What's the sexiest thing about a girl who doesn't shave?
Natural beauty. I'm not someone who spends a lot of time trying to tame and perfume. I don't like to take away from who I am.
What are your reasons for not shaving?
The first time I had a crush on someone who was the same gender as me, it was on a woman who didn't shave her legs. I was so fascinated by it; I couldn't put my finger on why, but eventually I followed suit and then came out. Not shaving became a signifier of being gay. I lived in a region where there was a particular look for a gay person. So I kind of stuck with it for a while. After few years I realized that I really liked shaving my legs, but I kept my armpit hair because, it turns out, it's quite badass armpit hair. It's just a personal choice.
What do you think that choice says about you?
Some people shave their armpits and deodorize a lot. That takes away from one very sexual element: pheromones. For instance, I ride a bike. I shower and I take care of my hygiene, but I still ride a bike so I'm going to sweat. The pheromones are there. People will smell that. And I think that's how I'm going to know whom I'm most sexually compatible with. I don't like it when people's natural scent is completely suppressed. I mean, there's nothing sexy about someone with really bad body odor, but someone who is overly cologned and therefore can't attach himself or herself to their own body scent might not be the best sexual partner either. People don't smell like flowers and roses all the time.
My boyfriend has a higher sex drive than I do. He never pressures me into having sex when I don't want to, but on nights when we don't get busy he has taken to jerking off in bed with me while I'm falling asleep.
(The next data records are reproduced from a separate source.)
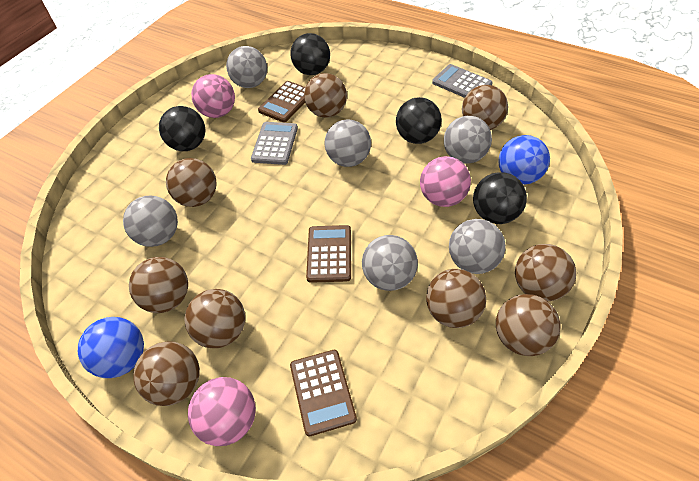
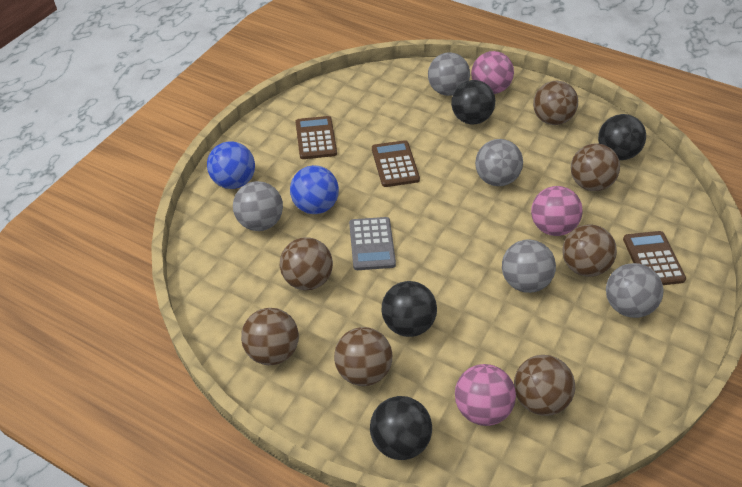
brown ball: 9 -> 7
grey ball: 6 -> 5
grey calculator: 2 -> 1

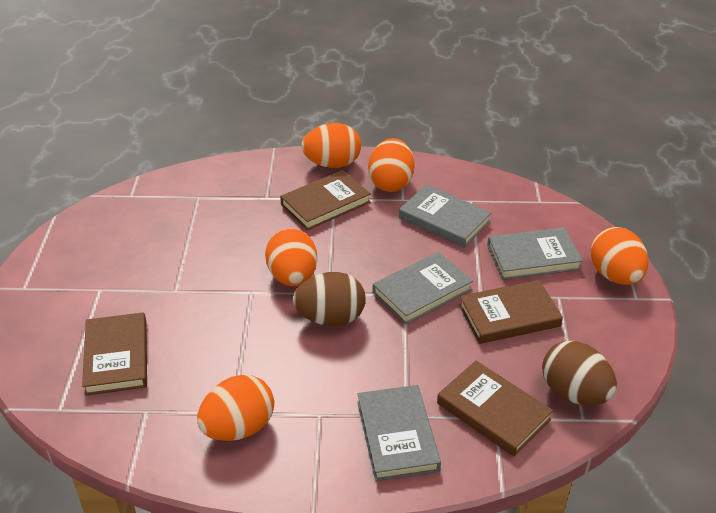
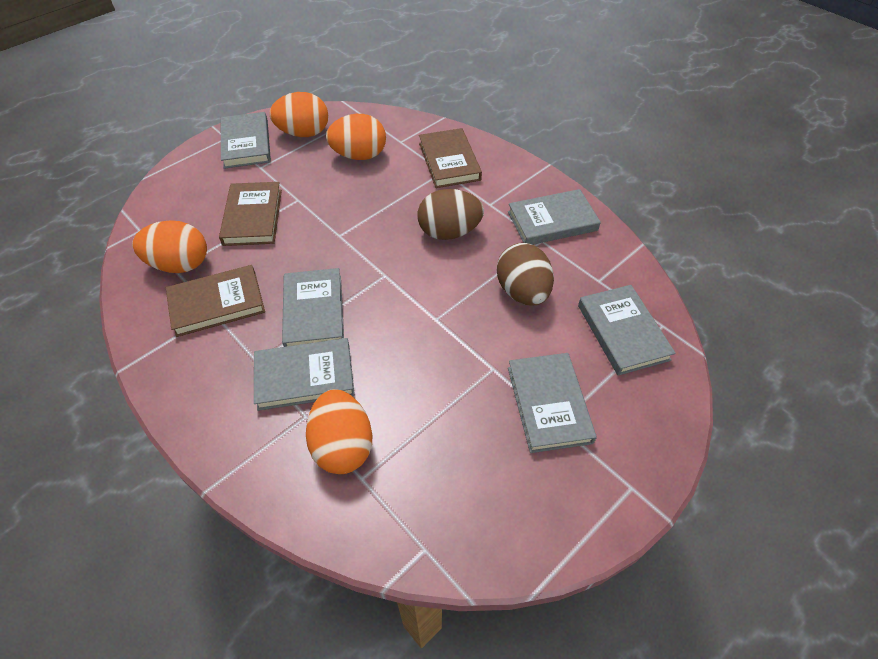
brown book: 4 -> 3
grey book: 4 -> 6
orange egg: 5 -> 4

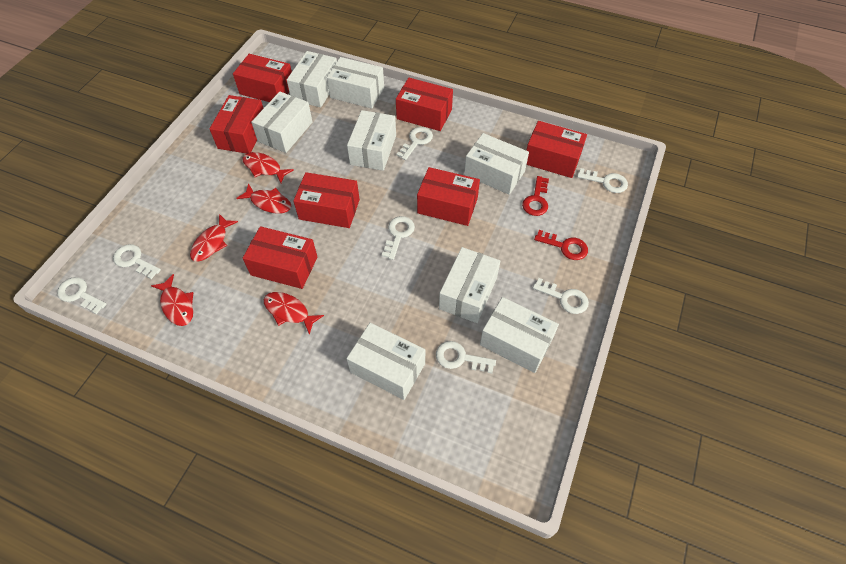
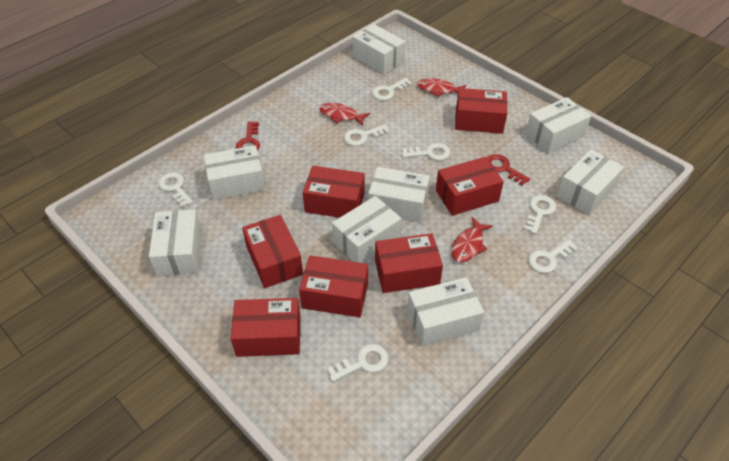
red fish: 5 -> 3

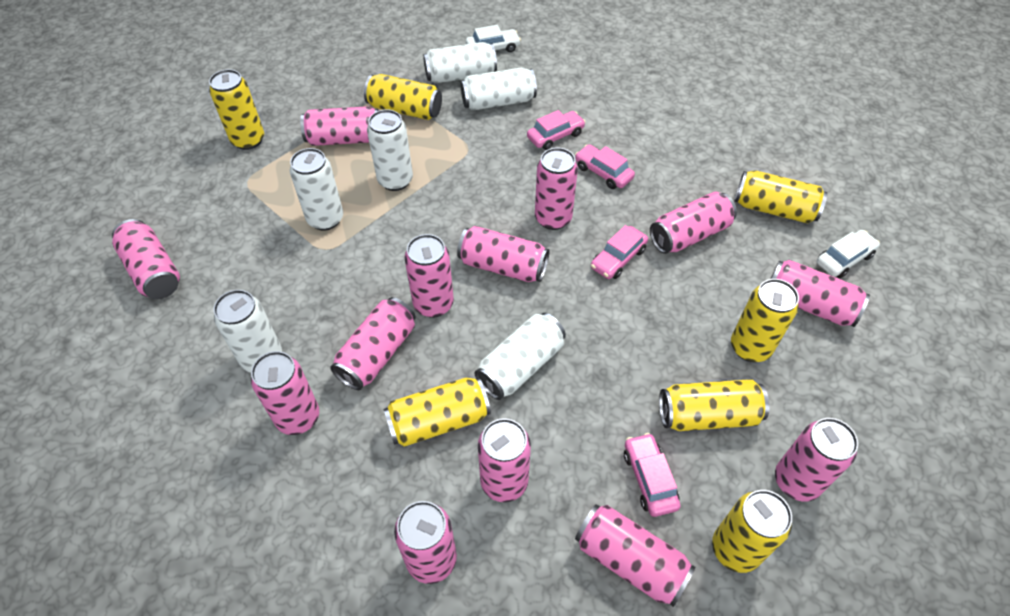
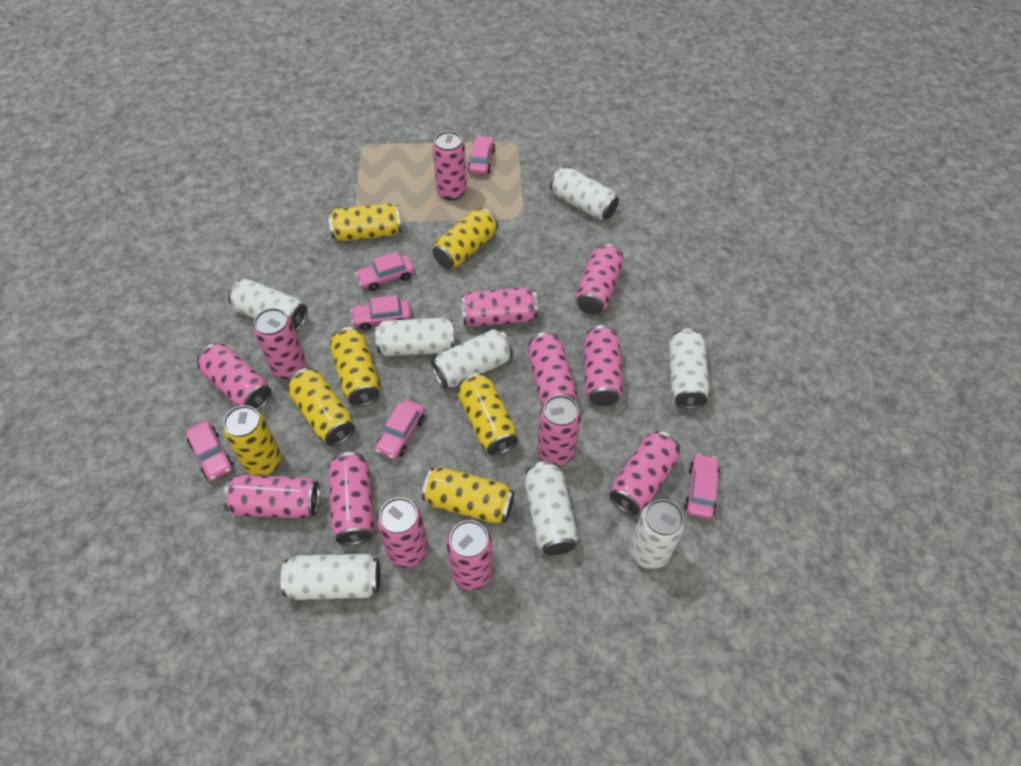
pink car: 4 -> 6
white can: 6 -> 8
white car: 2 -> 0

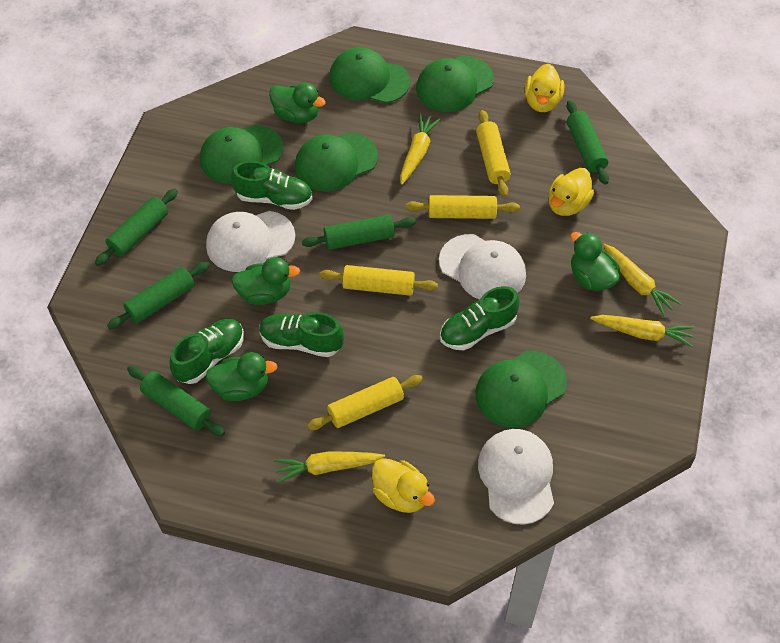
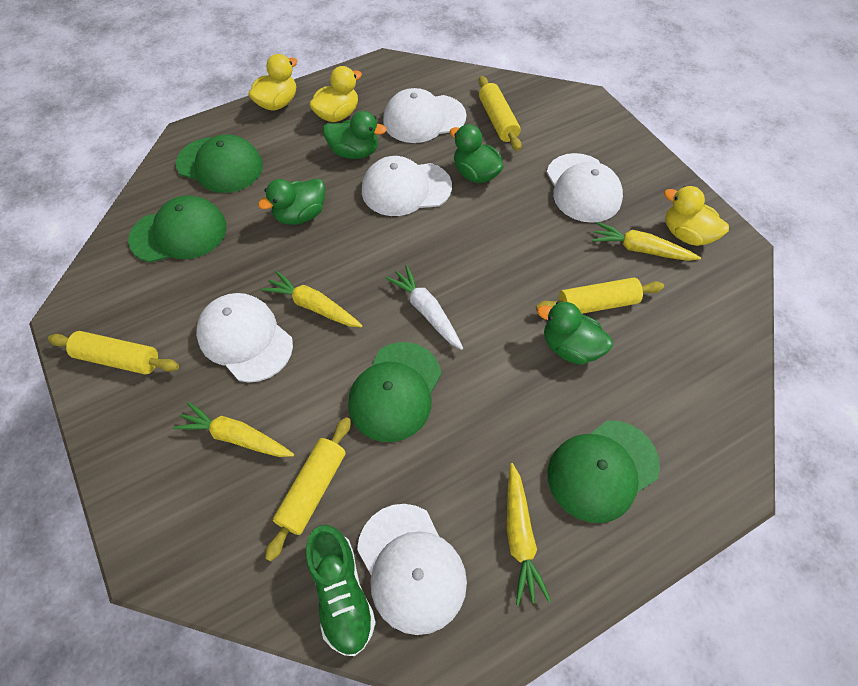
green cap: 5 -> 4
green rolling pin: 5 -> 0
green shoe: 4 -> 1
white cap: 3 -> 5
white carrot: 0 -> 1

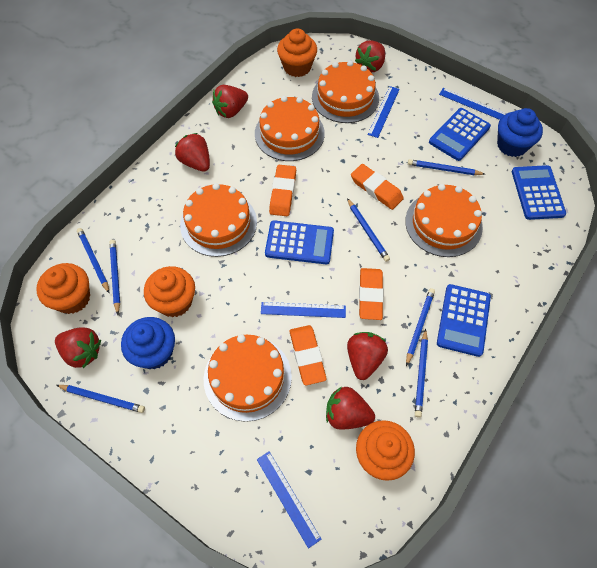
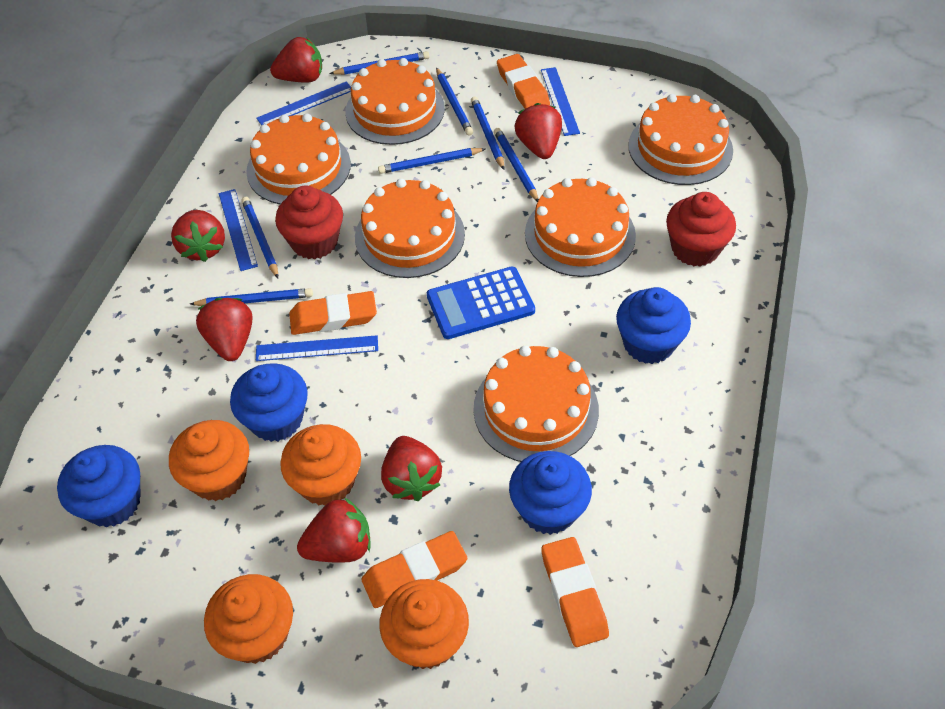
blue calculator: 4 -> 1
blue cupcake: 2 -> 4
orange cake: 5 -> 6
red cupcake: 0 -> 2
I've never experienced this before; is it normal?
I think it's completely normal. If I'm in the mood, and my partner's not, or vice versa, then we're fine with watching the other masturbate. Sometimes, it even ends up turning the other one on and it might aid a little bit. But if it's happening to the point of disrupting your sleep patterns, then that's more of a problem.
I'm a feminist but I've realized that I like being called a slut and whore while I'm having sex with my boyfriend. I feel personally conflicted about this. Am I being a bad feminist by engaging in these scenes or should I not think about it so much?
I think that we tend to work out issues from our outside lives in the bedroom. Maybe acting out a submissive role in bed is helping you clarify how you feel about it in life. Maybe it signifies that you want to be in control in your life, but that it's okay to let go of power sometimes. For me, that's what it is. In real life I don't want to be dominated or constrained; I would never let that happen. But if you're just playing this role in bed, then maybe that helps you explore that side of yourself.
Do open relationships ever work?
I'm in an open relationship, so I hope so! It's the most challenging kind of relationship — way more challenging than monogamy — if you're doing it the right way. You have to make sure you have enough time with yourself. If you spend a lot of time with one partner and then you're dating a few other people and working full time, then it's hard to have time for yourself. It's hard to have time for your friends. Many times what happens is one of those partners is getting slighted and not feeling like they're getting enough attention. In theory it seems like it would be really laid back, but it's not always all it's cracked up to be.
I got drunk and cheated on my fiancé back when we were first together. It's been years and I've never cheated again, but I've never told him. It's always in the back of my mind. Do I have a moral obligation to tell him before we get married?
No. I don't think so. It seems like you're really just trying to get it off your chest as opposed to helping him. Maybe wanting to bring it up is indicative of wanting to sabotage the relationship. It's been years, and it was one time, so I wouldn't tell him. If you tell him, then you might find that he's done similar things. But that's opening up a can of worms.